For those guys stand-up probably works the same way as blogging does for other people in the media – it’s a good way to build up (or maintain) a fanbase and connect with people on a smaller, more intimate scale. The big plus being, you can make money doing stand-up if you’ve got the name recognition they have.
Razer’s stated wage doing op-ed work was – for a professional journalist, even in this day and age – pretty low. There are a lot of people no-one’s ever heard of doing better than that at writing. Knowing nothing more about her situation than what she’s said, it seems likely that she was quoting *only* the money she was making from writing op-eds, not her income from reviewing / columns (she’s a columnist in The Big Issue for one thing) and other writing. She’s also written longer-form traditional journalism for Fairfax recently, which pays pretty well.
Basically, she flounced because people didn’t love her enough. Which is an odd attitude to have when you write opinion pieces.

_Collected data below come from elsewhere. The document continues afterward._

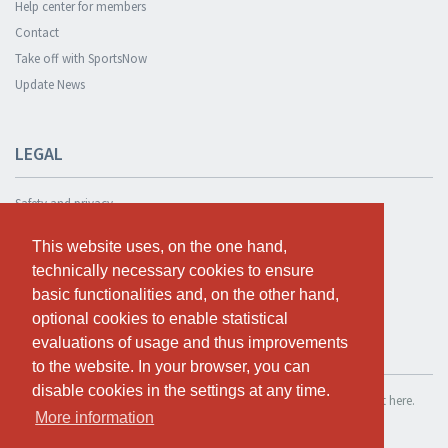
Help center for members
Contact
Take off with SportsNow
Update News
LEGAL
Safety and privacy
Privacy Policy
This website uses, on the one hand,
This website uses, on the one hand,
Terms and conditions
technically necessary cookies to ensure
technically necessary cookies to ensure
Cookie Policy
basic functionalities and, on the other hand,
basic functionalities and, on the other hand,
optional cookies to enable statistical
optional cookies to enable statistical
evaluations of usage and thus improvements
evaluations of usage and thus improvements
TEST FOR FREE
to the website. In your browser, you can
to the website. In your browser, you can
disable cookies in the settings at any time.
disable cookies in the settings at any time.
If you want to use SportsNow for your own studio, you can register it here.
More information
More information
Test for free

I forgot about the live shows- it’s be interesting how superwog translated on the stage. And of course Janoskians got in the news because they were able to make some teenage girls scream. I think communitychannel has stayed away from a live show because let’s be honest she’d attract a lot of stalky types.
True enough re: stand-up. I guess it’s similar to how Cleese did stand-up to pay some bills. Though I can’t really imagine Pang’s awkward, hesitant style (as opposed to Thomas’s self-conscious fauxward style) really going down with a crowd.
The thing with Razer was if she felt she was getting abused rather than criticised. I thought the Grauniad is pretty good at moderating so the ‘abuse’ must’ve been on twitter.
“Basically, she flounced because people didn’t love her enough. Which is an odd attitude to have when you write opinion pieces.”
To an extent. I think it’s fairly clear that Razer’s objection to the dissent stems from exasperation at the disingenuous and often scurrilous nature of the criticism that has been aimed at her. I agree with her on this one; dislike for a columnist predicated on a considered evaluation of their work is perfectly acceptable, but misrepresenting the author’s opinions and then taking issue with something they never said is undoubtedly pretty egregious in the way it lowers the standard of discourse.
As a writer, I can’t imagine there are many things worse than people erroneously attributing certain ideas or comments to your name.
From what I can gather, Razer is mostly sick of the conversations she has tried to facilitate – I’ll be generous to her and assume she allows for differences of opinion within that conversation – being hijacked by arguments that make no sense as a response to what she is actually trying to say. Call it death by non-sequitur, if you will.
I haven’t been following her op-ed stuff that closely, but it largely seemed to be increasingly strident claims that much of the world of online feminism is “doing it wrong” by not doing it her way. Again, I’m not across it all but the longer pieces on her – she specifically mentioned this one in her farewell – have seemed fairly moderate.
When someone like Clementine Ford writes “I’m left to wonder if even Razer knows what it is she wants from feminists other than to have them quietly listen while she admonishes them for doing it wrong.”, there’s a good chance Razer wasn’t that interested in allowing difference of opinion within the conversation.